+++ Given data +++
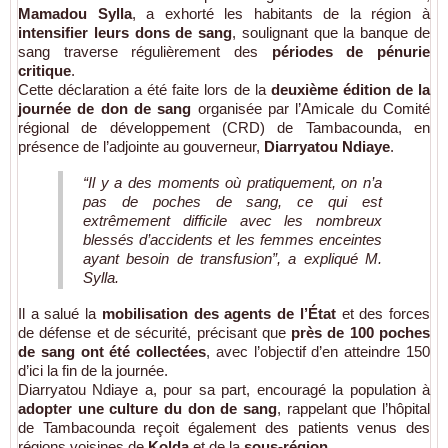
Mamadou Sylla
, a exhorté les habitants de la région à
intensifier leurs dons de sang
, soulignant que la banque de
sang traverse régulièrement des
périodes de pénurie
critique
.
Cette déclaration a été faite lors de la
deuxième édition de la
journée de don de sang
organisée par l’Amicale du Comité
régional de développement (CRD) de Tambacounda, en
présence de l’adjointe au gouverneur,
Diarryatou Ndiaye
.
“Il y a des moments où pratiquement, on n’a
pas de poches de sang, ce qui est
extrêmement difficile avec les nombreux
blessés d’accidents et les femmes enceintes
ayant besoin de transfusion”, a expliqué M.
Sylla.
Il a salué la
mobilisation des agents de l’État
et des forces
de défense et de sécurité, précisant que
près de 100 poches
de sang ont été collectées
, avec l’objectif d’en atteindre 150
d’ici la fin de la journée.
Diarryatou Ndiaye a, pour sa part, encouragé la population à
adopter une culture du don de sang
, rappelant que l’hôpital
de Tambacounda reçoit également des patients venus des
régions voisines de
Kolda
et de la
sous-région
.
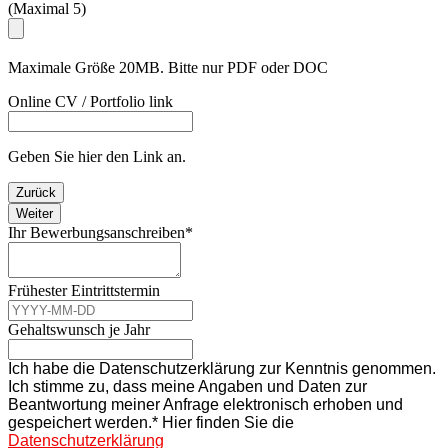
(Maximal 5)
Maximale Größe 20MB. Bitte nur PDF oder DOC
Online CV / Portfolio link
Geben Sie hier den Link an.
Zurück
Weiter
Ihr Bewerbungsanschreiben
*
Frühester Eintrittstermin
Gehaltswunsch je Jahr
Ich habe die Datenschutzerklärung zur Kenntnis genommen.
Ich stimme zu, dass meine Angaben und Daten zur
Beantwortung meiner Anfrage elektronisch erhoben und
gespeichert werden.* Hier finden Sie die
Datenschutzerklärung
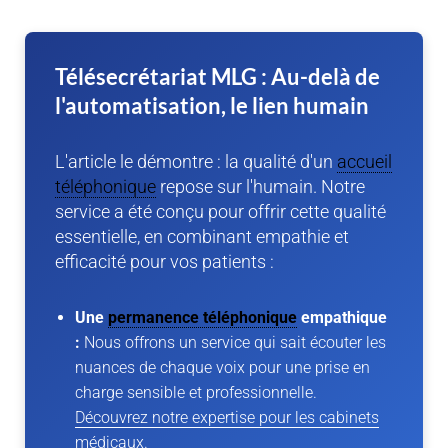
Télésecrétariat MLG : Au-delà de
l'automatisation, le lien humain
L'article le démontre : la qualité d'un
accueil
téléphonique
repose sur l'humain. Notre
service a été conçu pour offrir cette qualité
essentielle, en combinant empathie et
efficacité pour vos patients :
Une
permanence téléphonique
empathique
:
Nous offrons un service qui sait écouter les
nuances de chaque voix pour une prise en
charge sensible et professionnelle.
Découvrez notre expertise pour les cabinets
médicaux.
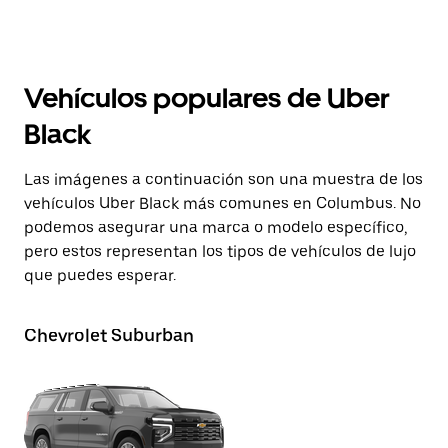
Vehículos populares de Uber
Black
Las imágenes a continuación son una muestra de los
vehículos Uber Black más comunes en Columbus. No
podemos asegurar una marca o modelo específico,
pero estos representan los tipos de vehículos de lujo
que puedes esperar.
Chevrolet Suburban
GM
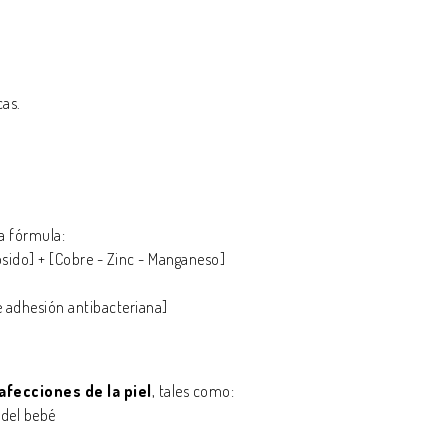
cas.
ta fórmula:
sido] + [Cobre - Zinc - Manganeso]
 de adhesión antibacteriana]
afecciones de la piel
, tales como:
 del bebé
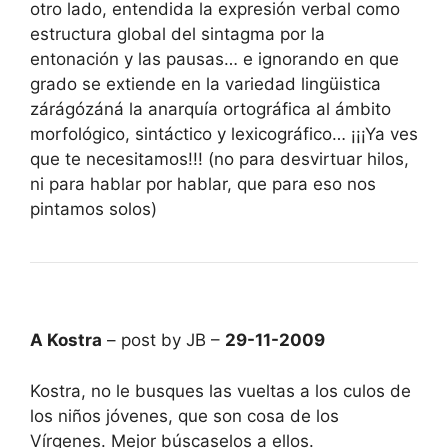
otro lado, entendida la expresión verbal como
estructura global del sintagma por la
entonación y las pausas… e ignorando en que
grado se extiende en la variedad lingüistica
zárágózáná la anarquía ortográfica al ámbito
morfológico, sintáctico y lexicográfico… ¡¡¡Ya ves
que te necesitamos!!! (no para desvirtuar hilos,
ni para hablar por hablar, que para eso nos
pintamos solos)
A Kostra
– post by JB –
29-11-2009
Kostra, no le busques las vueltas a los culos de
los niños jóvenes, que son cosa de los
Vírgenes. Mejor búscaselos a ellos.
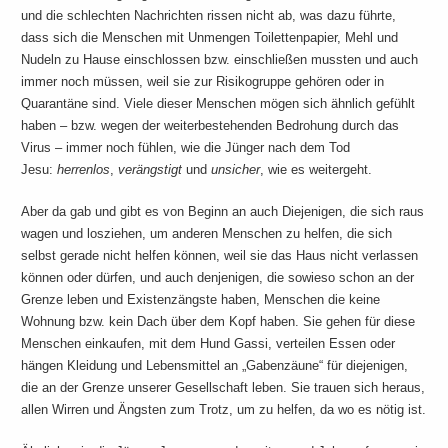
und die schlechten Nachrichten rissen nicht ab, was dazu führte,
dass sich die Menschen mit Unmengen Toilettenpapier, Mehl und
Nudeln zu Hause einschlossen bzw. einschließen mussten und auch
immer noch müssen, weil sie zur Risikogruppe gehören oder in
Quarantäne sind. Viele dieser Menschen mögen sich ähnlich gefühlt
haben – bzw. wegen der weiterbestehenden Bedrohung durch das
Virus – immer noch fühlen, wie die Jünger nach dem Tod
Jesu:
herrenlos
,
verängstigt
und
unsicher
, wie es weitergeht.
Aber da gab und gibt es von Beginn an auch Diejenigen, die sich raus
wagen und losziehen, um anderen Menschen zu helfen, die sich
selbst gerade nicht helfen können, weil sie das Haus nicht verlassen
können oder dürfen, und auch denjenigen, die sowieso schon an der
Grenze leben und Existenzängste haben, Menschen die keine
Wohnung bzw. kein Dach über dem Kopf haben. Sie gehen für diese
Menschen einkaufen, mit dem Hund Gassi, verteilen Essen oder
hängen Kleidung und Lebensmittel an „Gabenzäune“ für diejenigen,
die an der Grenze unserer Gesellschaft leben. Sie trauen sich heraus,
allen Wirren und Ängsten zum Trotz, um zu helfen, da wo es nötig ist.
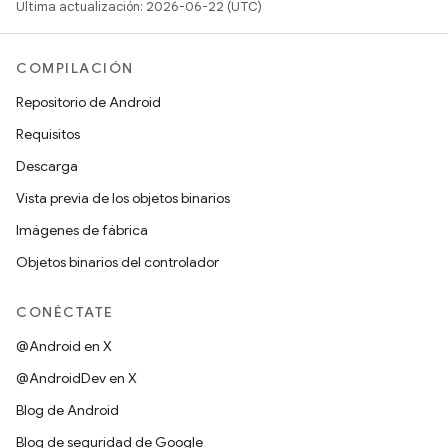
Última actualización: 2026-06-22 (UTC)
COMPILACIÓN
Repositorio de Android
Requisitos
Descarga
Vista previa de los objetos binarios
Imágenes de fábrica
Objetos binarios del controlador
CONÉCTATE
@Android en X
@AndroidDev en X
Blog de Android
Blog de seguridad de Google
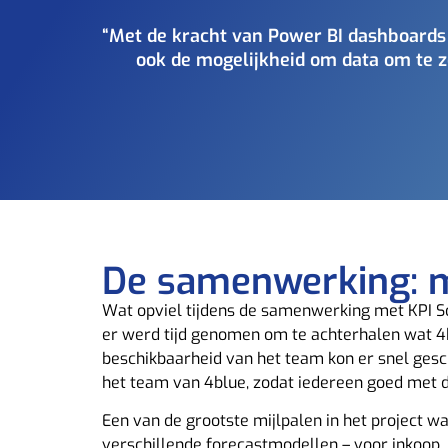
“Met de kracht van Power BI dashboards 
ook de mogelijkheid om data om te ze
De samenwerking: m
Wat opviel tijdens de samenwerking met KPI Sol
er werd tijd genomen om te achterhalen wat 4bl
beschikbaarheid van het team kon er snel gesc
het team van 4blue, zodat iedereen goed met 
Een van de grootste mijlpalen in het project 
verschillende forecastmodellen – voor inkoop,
+++
Activity
Please filter the data down to the lines containing the word "sang".

Answer section
intensifier leurs dons de sang
sang traverse régulièrement des
journée de don de sang
pas de poches de sang, ce qui est
de sang ont été collectées
adopter une culture du don de sang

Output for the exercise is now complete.